July 14th, 2008 9:16 AM

     According to one energy security expert, unless prosperity exists people simply will not care about climate change. Gal Luft, executive director of the Institute for the Analysis of Global Security, said on July 11 that the poor have other priorities than global warming.


     “They [poor people] could not give a damn about climate change because they want 24 hours a day light,” said Luft who cited the example of people living in slums outside Bangalore, India.


     “In India alone, 600 million people are not connected even to the [power] grid,” said Luft, “When you talk to these people all you have to do is drive 10 minutes from the center of Bangalore to the slums there and ask them about climate change. And they’ll tell you: ‘We want electricity, we want it today, we want it cheap, we don’t care how you make it.’”


     Luft warned people gathered for a Washington, D.C. conference hosted by the left-wing Center for Science in the Public Interest (CSPI) that the movement risks losing a huge constituency if the oil problem isn’t solved. CSPI is a pro-regulation group that often attacks businesses over food issues. The organization was putting on its fourth national Integrity in Science Conference co-sponsored by a number of liberal organizations and publications including Mother Jones, the Union of Concerned Scientists, Earthjustice and the Center for Progressive Reform.


     Calling OPEC an “oil cartel,” Luft accused the group of oil exporting nations of imposing the “biggest regressive tax” on the poor because they will not increase output. But the solution Luft proposed was not increased oil production.

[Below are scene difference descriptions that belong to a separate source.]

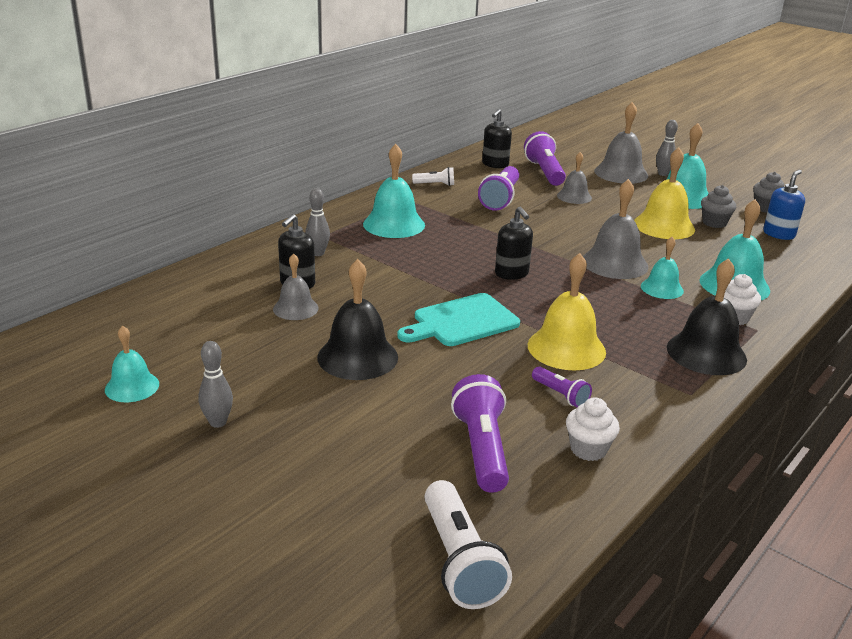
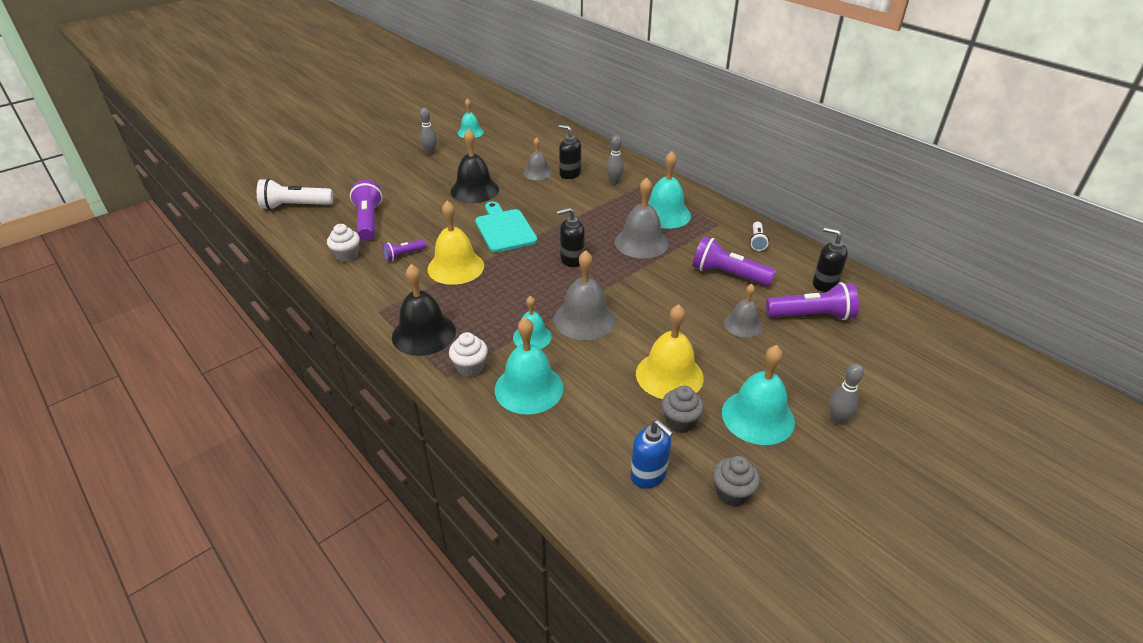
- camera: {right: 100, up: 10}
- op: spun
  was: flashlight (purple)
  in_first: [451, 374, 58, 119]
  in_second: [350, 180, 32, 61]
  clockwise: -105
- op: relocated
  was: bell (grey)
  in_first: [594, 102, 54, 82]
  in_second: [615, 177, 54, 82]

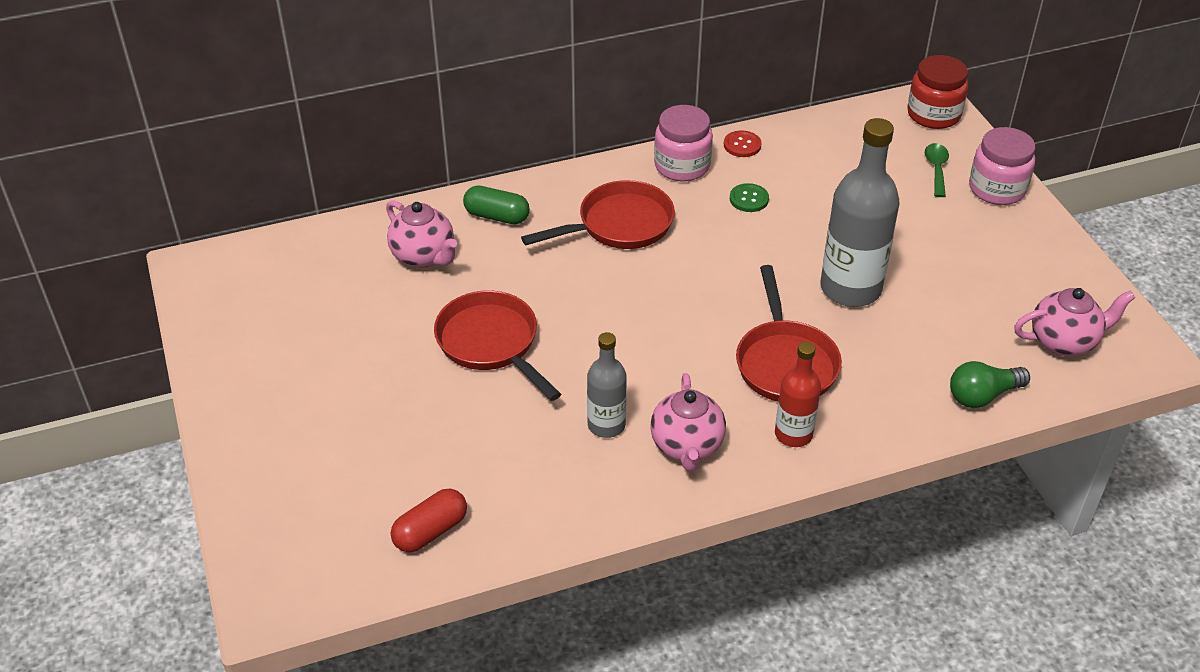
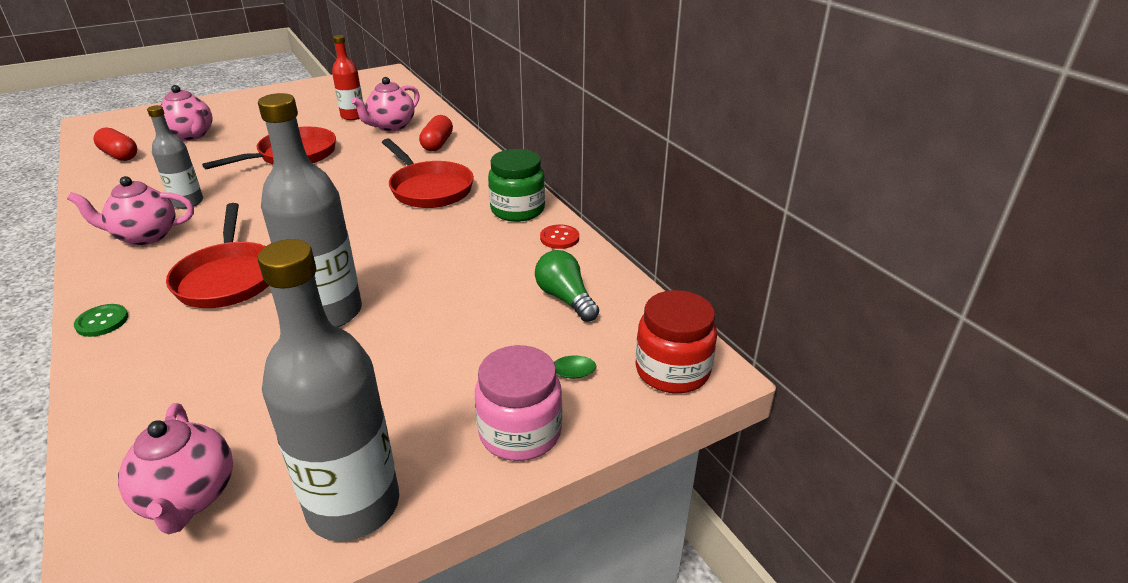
- camera: {right: 80, up: -10}
- op: relocated
  was: button (green)
  in_first: [730, 183, 39, 29]
  in_second: [74, 304, 54, 33]
- op: appeared
  now: teapot (pink)
  in_second: [160, 85, 52, 56]
- op: spun
  was: pan (red)
  in_first: [736, 265, 106, 137]
  in_second: [166, 203, 103, 105]
  clockwise: -90
- op: appeared
  now: bottle (grey)
  in_second: [258, 239, 141, 302]
- op: relocated
  was: bottle (red)
  in_first: [775, 341, 46, 106]
  in_second: [332, 35, 31, 85]
- op: colour
  was: capsule (green)
  now: capsule (red)
  in_first: [463, 186, 67, 38]
  in_second: [419, 115, 34, 36]
- op: colour
  was: jar (pink)
  now: jar (green)
  in_first: [654, 105, 59, 77]
  in_second: [488, 149, 57, 73]
- op: relocated
  was: light bulb (green)
  in_first: [950, 361, 80, 47]
  in_second: [535, 250, 64, 72]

     Instead, Luft called for more government intervention – in this case a mandate for flex-fuel vehicles which he claimed cost $100 per car to make. Luft didn’t say where that cost estimate came from, but according to his NPR Marketplace commentary on March 18 that is actually an “extra $100” per car. As small as it sounds, that could be difficult for already struggling U.S. auto manufacturers like G.M. and Ford.


     “The most important thing our government can do is break the monopoly of oil in the transportation sector,” said Luft. “Why is it? We are putting on the road, cars, that run on nothing but petroleum?” It is the “role” of government to enable every car sold in America to be a “multi-fuel car” by mandating flex-fuel vehicles which, according to Luft, would result in free market competition. Luft didn’t mention the economic toll such a plan could take on auto manufacturers or oil companies and the many employees and investors that rely on those industries for income.


     Luft was participating in a session titled, “Beyond the Phony ‘Debate:’ Government Science & the Climate Crisis.”